(REQUIREMENT) Every record should be copied exactly, except that pictures are to be omitted.

(TASK INPUTS)
....
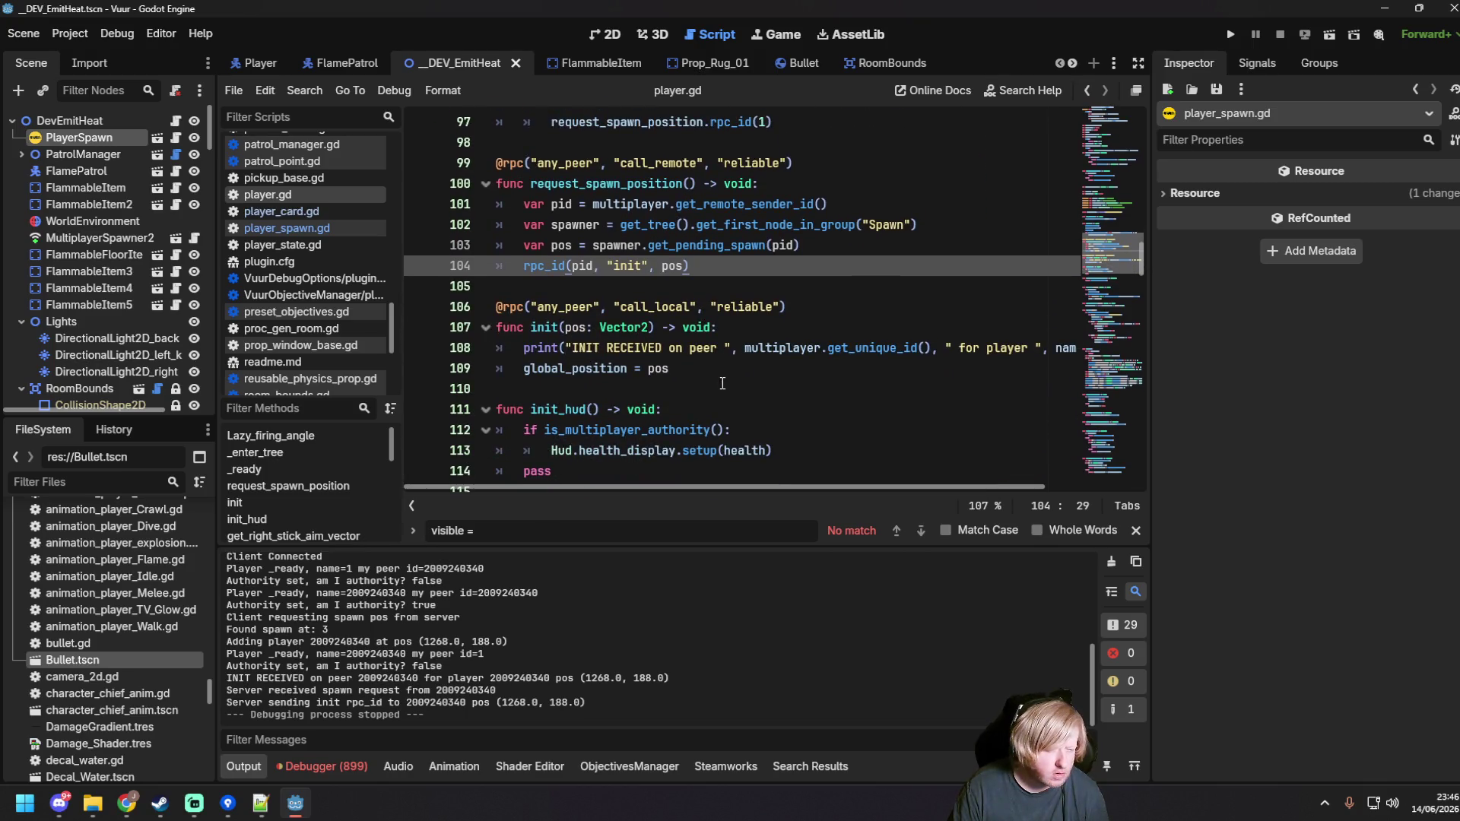
{"action": "left_click_drag", "start_coordinate": [523, 362], "coordinate": [521, 350]}
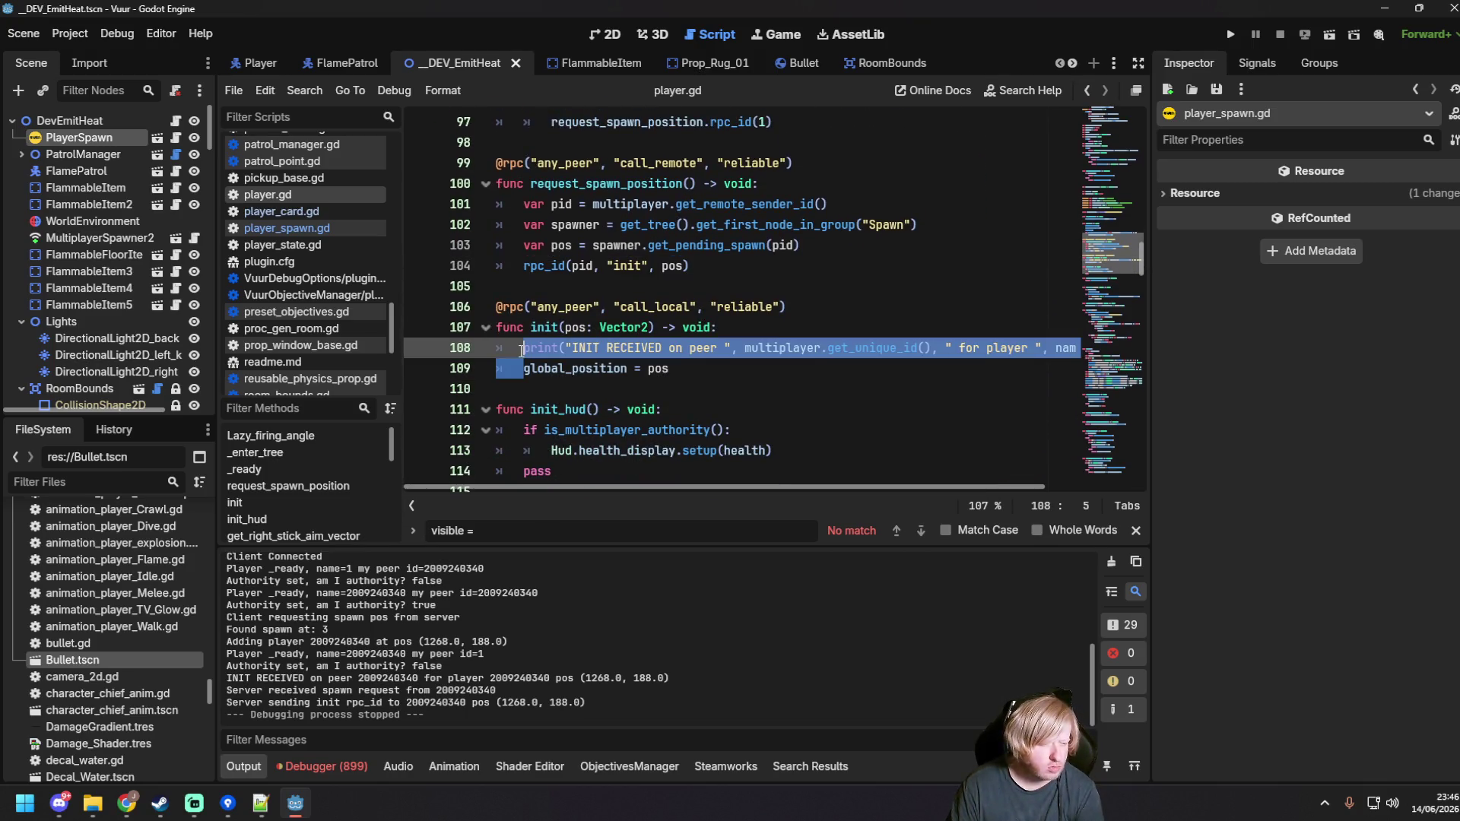
{"action": "key", "text": "BackSpace"}
{"action": "left_click", "coordinate": [710, 348]}
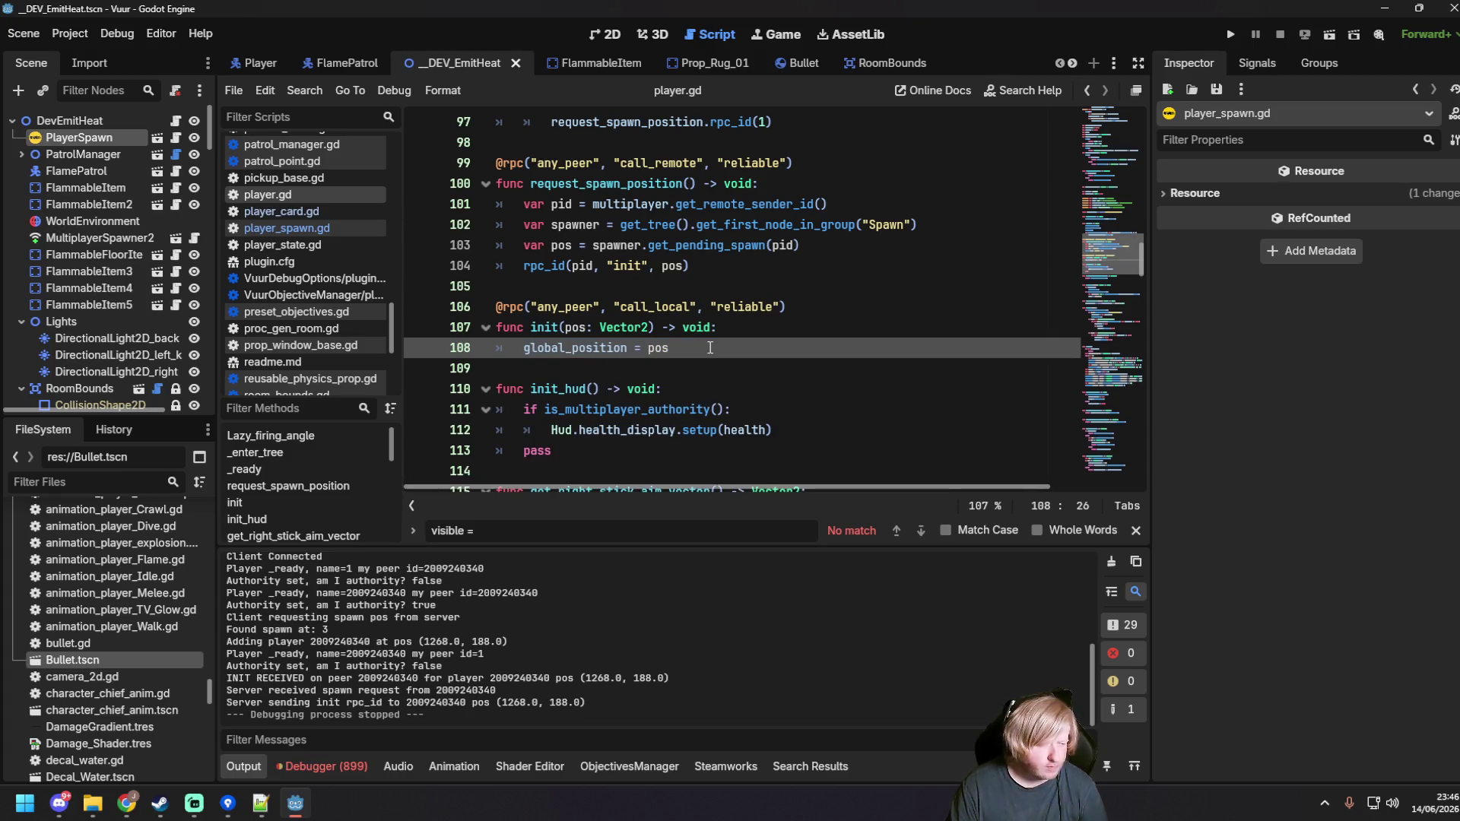
{"action": "scroll", "scroll_direction": "down", "scroll_amount": 3}
{"action": "scroll", "scroll_direction": "up", "scroll_amount": 3}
....
(OUTPUT)
{"action": "left_click_drag", "start_coordinate": [523, 362], "coordinate": [521, 350]}
{"action": "key", "text": "BackSpace"}
{"action": "left_click", "coordinate": [710, 348]}
{"action": "scroll", "scroll_direction": "down", "scroll_amount": 3}
{"action": "scroll", "scroll_direction": "up", "scroll_amount": 3}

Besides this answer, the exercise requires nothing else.